Introduction to Time Series: Part 2.1 ARIMA Models Forecasting

Published in

Time Series Using Python

10 min readApr 22, 2024

Recap :

Part 1: https://medium.com/time-series-using-python/introduction-to-time-series-analysis-part-1-3ed1ce9cac98

Part 1.1: https://medium.com/time-series-using-python/introduction-to-time-series-analysis-part-1-1-stationarity-0e239c9cc039

Part 2: https://medium.com/time-series-using-python/introduction-to-time-series-part-2-forecasting-ba0cdb9107a1

In Part 2 of the Introduction to Time-Series, we worked on :

Explanation of the Auto-Regressive Models as a type of time series model that uses the past values of a variable to predict its future values.
We performed tests on original and differenced time series to determine stationarity of the training data
We then demonstrated how to train and then fit AR(1) model. It was shown that AR(1) model was able to capture only the linear relationship (TREND) to some degree.
We then checked the performance of the model across different lag orders. We found that we can get best results at lag = 10. We chose lag = 10 and then use it to make a prediction. We saw that the model was able to make satisfactory prediction. Please note that we have till now not defined any metric to gauge the accuracy of the forecasts.

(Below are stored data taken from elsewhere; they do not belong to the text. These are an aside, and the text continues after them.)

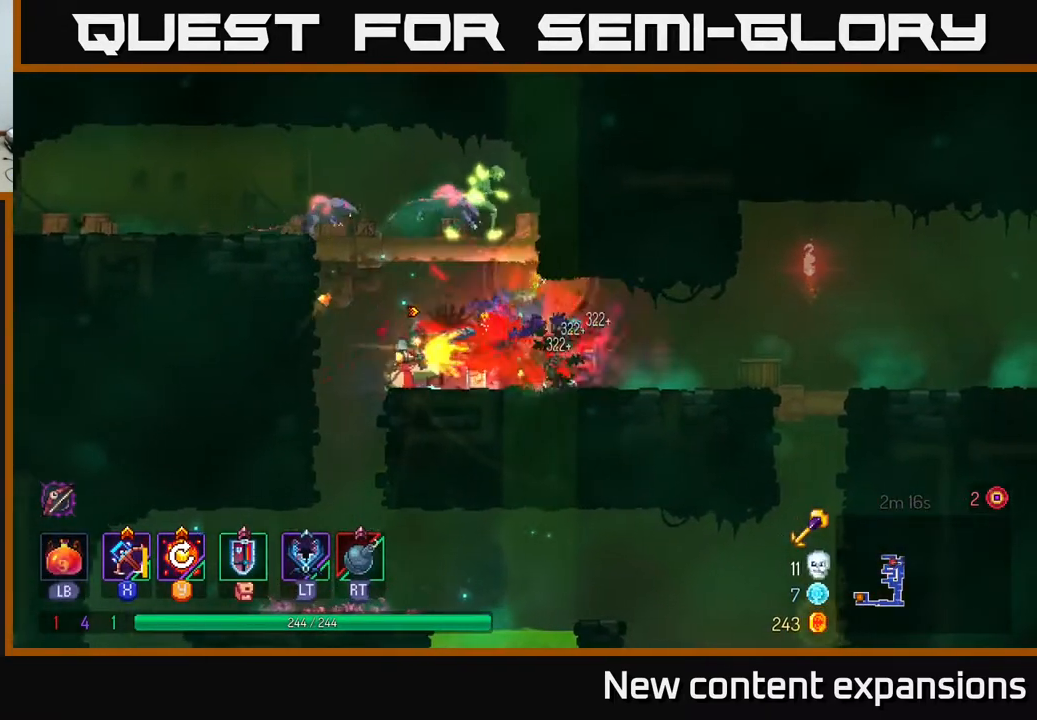
{"buttons": ["DPAD_RIGHT"], "left_stick": "center", "right_stick": "center", "events": [[17, "DPAD_RIGHT", "down"], [117, "DPAD_DOWN", "up"], [383, "B", "down"], [500, "B", "up"]]}
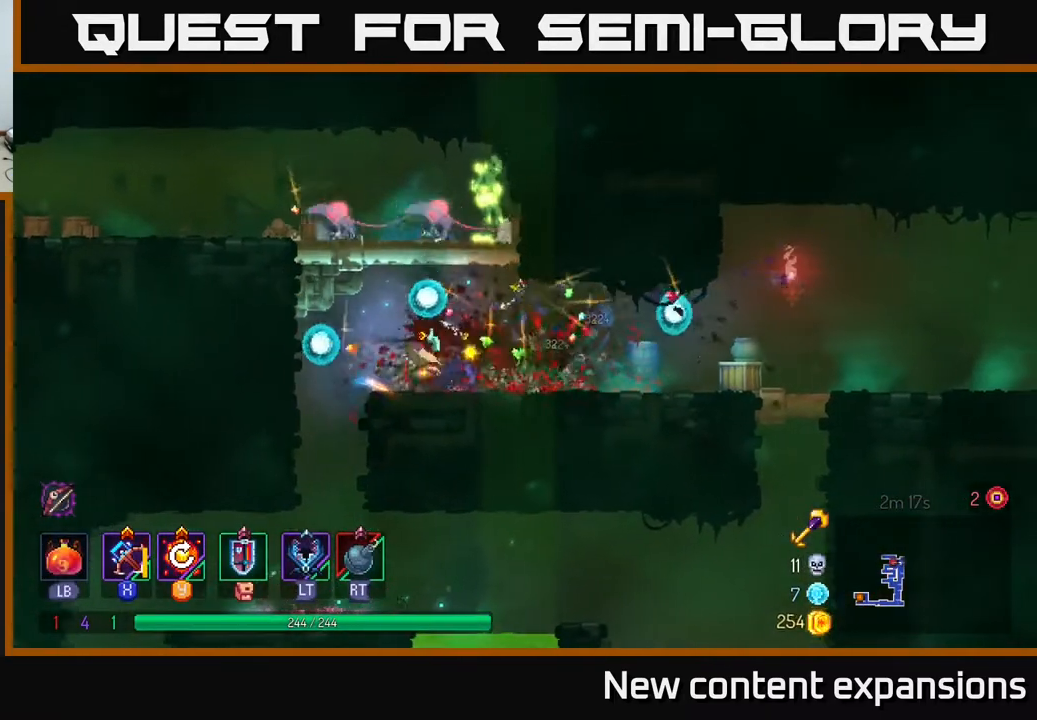
{"buttons": ["DPAD_LEFT"], "left_stick": "center", "right_stick": "center", "events": [[67, "DPAD_RIGHT", "up"], [117, "DPAD_LEFT", "down"], [367, "A", "down"], [483, "A", "up"]]}
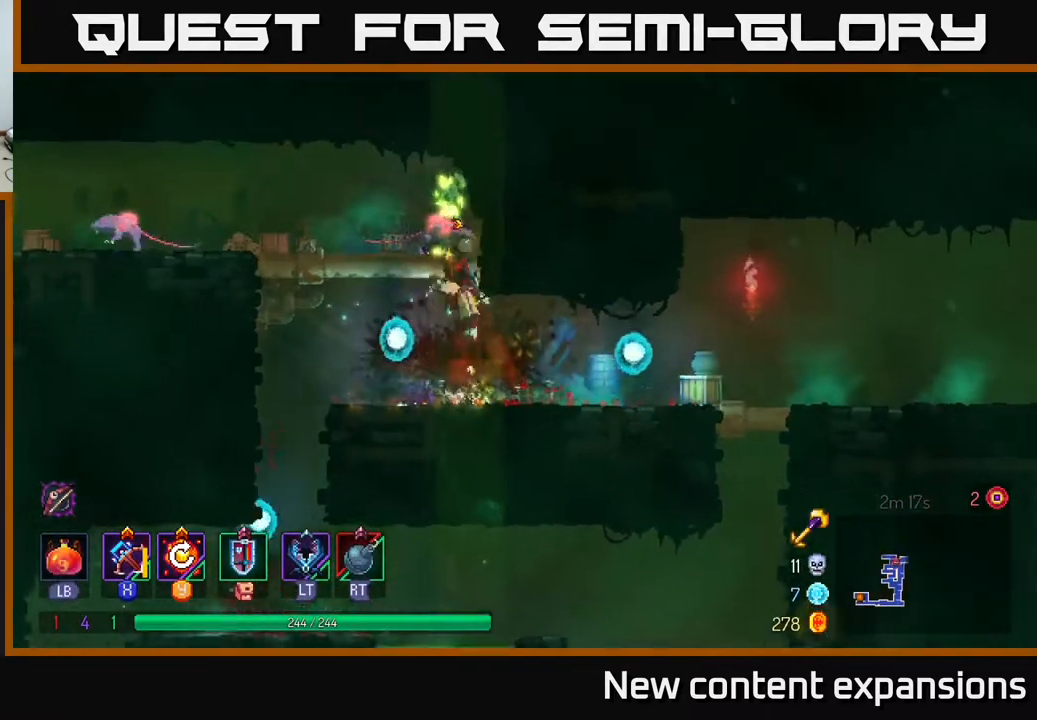
{"buttons": ["DPAD_DOWN"], "left_stick": "center", "right_stick": "center"}
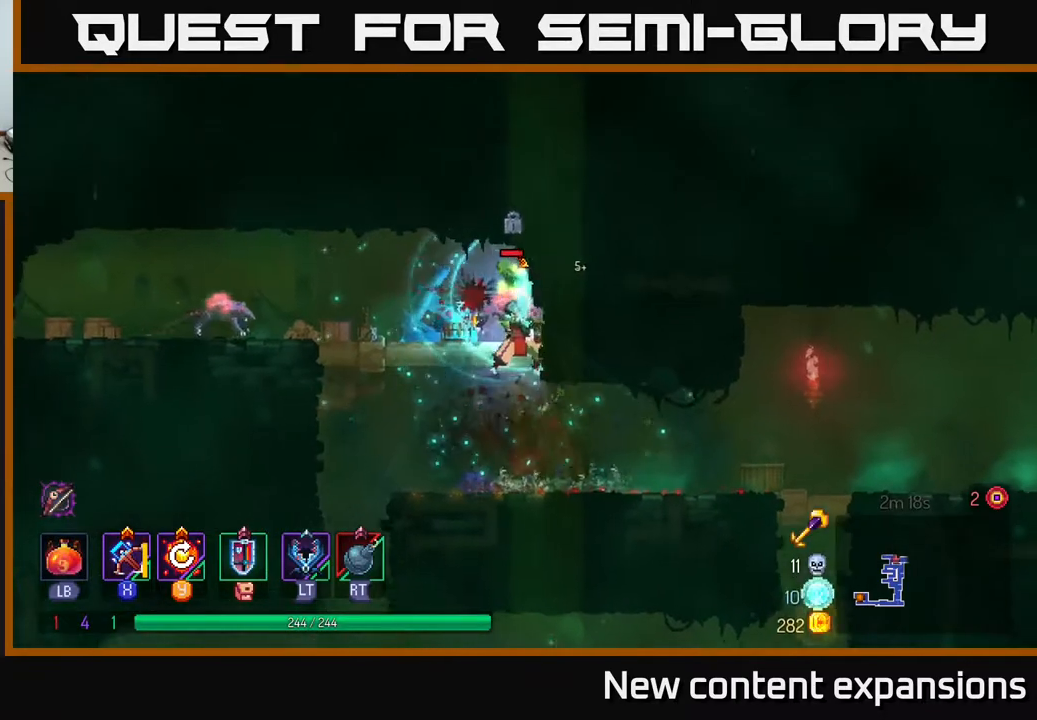
{"buttons": ["DPAD_DOWN", "DPAD_LEFT"], "left_stick": "center", "right_stick": "center", "events": [[100, "DPAD_LEFT", "down"]]}
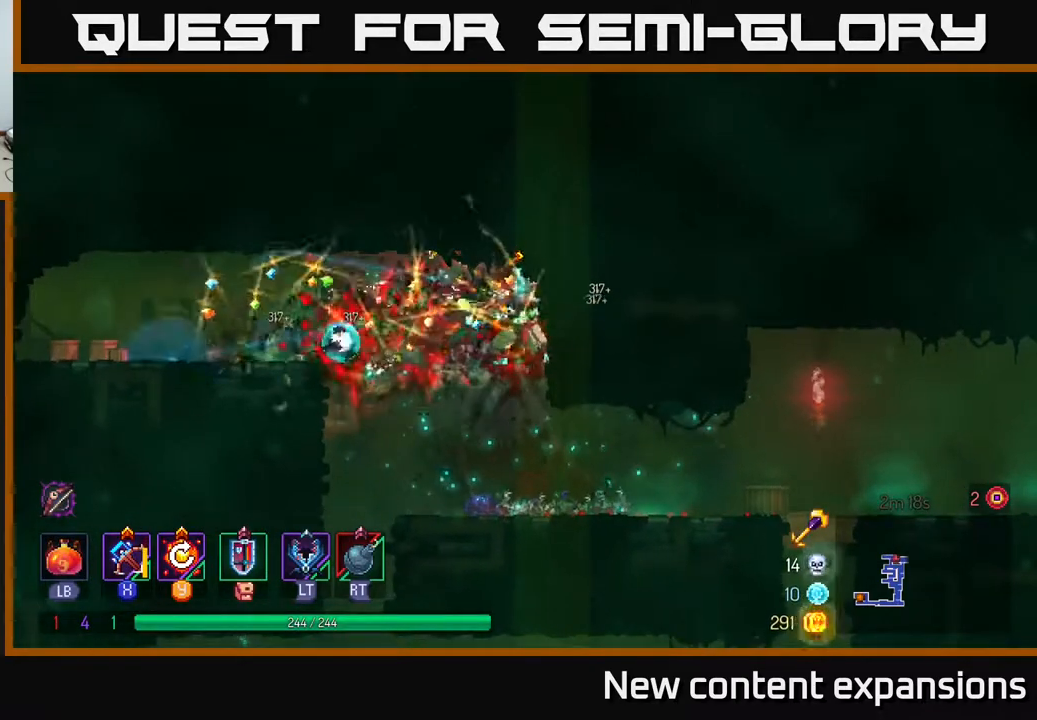
{"buttons": ["B", "DPAD_LEFT"], "left_stick": "center", "right_stick": "center", "events": [[117, "DPAD_DOWN", "up"], [400, "B", "down"]]}
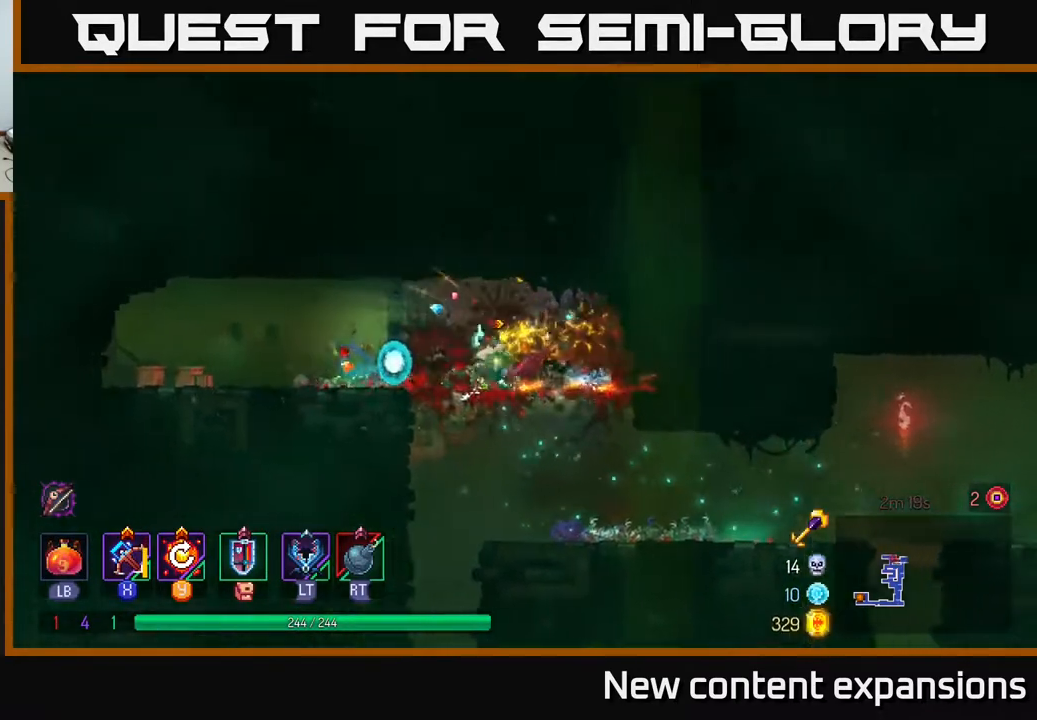
{"buttons": ["DPAD_RIGHT"], "left_stick": "center", "right_stick": "center", "events": [[17, "B", "up"], [100, "DPAD_LEFT", "up"], [133, "DPAD_RIGHT", "down"], [217, "DPAD_DOWN", "down"], [367, "DPAD_DOWN", "up"]]}
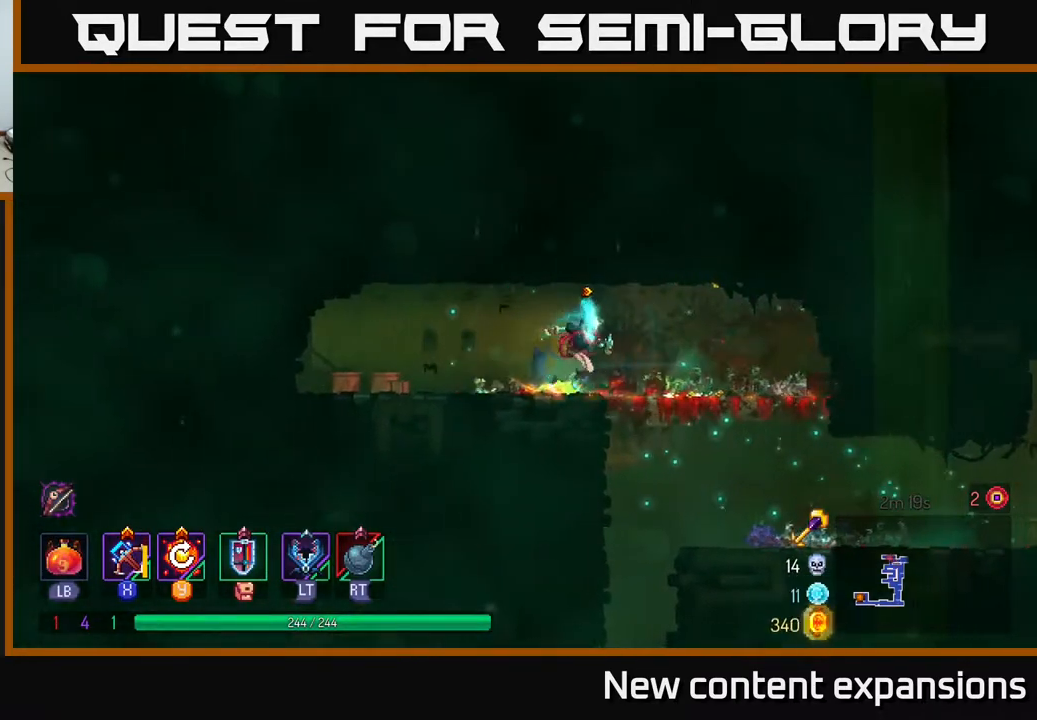
{"buttons": ["A", "DPAD_RIGHT"], "left_stick": "center", "right_stick": "center", "events": [[267, "DPAD_DOWN", "down"], [300, "A", "down"], [383, "A", "up"], [450, "A", "down"], [500, "DPAD_DOWN", "up"]]}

In this article, we will extend the discussion to ARIMA models. We will demonstrate the limitations of the AR model and explain the need of Moving Averages in Auto-Regressive Models. We will also see how we can measure the accuracy using mean-squared errors.

Need of MA in AR models

Limitations of AR models

The AR model assumes that the current value depends linearly on the past values (lags). Here are some questions that come to my mind :

What if the current value does not depend linearly on the past values?
What if the number of lags we have choosen (or we can afford to choose without making the model over complex) is not able to capture the complex dependencies on the past data?
what if the autocorrelation structure of the series is complex, such as having both short and long memory components or periodic autocorrelations that the AR part alone cannot capture.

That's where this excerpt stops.